Call it the possibility of a partial registry.
"I don't think it's a crazy idea to say that if the records exist, there would be a push to use them for other things," Calabrese said.
He contrasts the bill’s vague language with an amendment proposed by Sens. Pat Toomey, R-Pa., and Joe Manchin, D-W.Va., that would explicitly bar any such registry and adds the possibility of up to 15 years in prison for violators.
But even if the federal government created a new type of record for gun sales between private sellers — and tracked them — that wouldn’t be "universal registration of all firearms and their owners," as suggested by the Arizona group’s email message.
"There are at least 300 million guns in private ownership in America today, and I am not aware of any provision of S. 649 that would require the registration of those guns or assist the federal government in determining precisely who owns them," said Clark Neily, who was co-counsel to Dick Heller in District of Columbia vs. Heller.
(Still, he said, mentioning the ACLU’s worry, the Arizona email "touches upon a genuine concern.")
So what does the Arizona Citizens Defense League say about its claim that the bill "is proposing the universal registration of all firearms and their owners"?

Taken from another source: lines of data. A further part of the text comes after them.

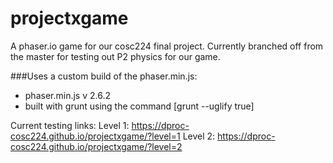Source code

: # projectxgame

A phaser.io game for our cosc224 final project. Currently branched off from the master for testing out P2 physics for our game. 

###Uses a custom build of the phaser.min.js:
- phaser.min.js v 2.6.2
- built with grunt using the command [grunt --uglify true]


Current testing links: 
Level 1: https://dproc-cosc224.github.io/projectxgame/?level=1
Level 2: https://dproc-cosc224.github.io/projectxgame/?level=2
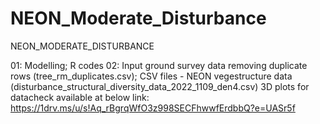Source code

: # NEON_Moderate_Disturbance

NEON_MODERATE_DISTURBANCE

01: Modelling; R codes
02: Input ground survey data removing duplicate rows (tree_rm_duplicates.csv); CSV files - NEON vegestructure data (disturbance_structural_diversity_data_2022_1109_den4.csv)
3D plots for datacheck available at below link:
https://1drv.ms/u/s!Aq_rBgrqWfO3z998SECFhwwfErdbbQ?e=UASr5f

Essentially, that the government will violate its own rules against keeping background check records.
"This is where background knowledge of the issue is so important, and goes WAY beyond what is written in statute," said Charles Heller, a radio host and spokesperson for the Arizona Citizens Defense League. (He’s no relation to Dick Heller.)
He says the FBI’s NICS system could illegally store results of all background checks.
"This is simply a method to herd all transfers to being ‘on record,’ for later confiscation," he said.
But the email message didn’t say the law would make it easier for the federal government to create an illegal gun registry. It said:
"The true subject of S. 649 is the requirement to report all firearms transfers to the federal government via ‘universal background checks.’ In reality S. 649 is proposing the universal registration of all firearms and their owners. As history has repeatedly shown us, and is currently being demonstrated in New York, registration is the prelude to confiscation."
That’s simply not what the bill proposes.
Robert Levy, the chairman of the board of directors of the libertarian Cato Institute, was in his own words, "a vigorous advocate for the right to possess firearms for self-defense" as co-counsel to Dick Heller in District of Columbia vs. Heller.
He acknowledges the concern that expanding background checks creates a data trail that Americans must trust is being destroyed in a timely way by the federal government.
Still, he says, "it's incorrect to assert that S. 649 is proposing the universal registration of all firearms and their owners."
An email circulated to Arizona residents claims a bill before the Senate "is proposing the universal registration of all firearms and their owners." The bill expands background checks to most gun transfers. But federal rules forbid the government from keeping a record of successful background checks for more than a day. The ACLU argues it’s possible the bill creates a new type of record for some sales that may not be subject to the ban, but that’s not the same thing as "universal registration of all firearms and their owners." We rate the claim False.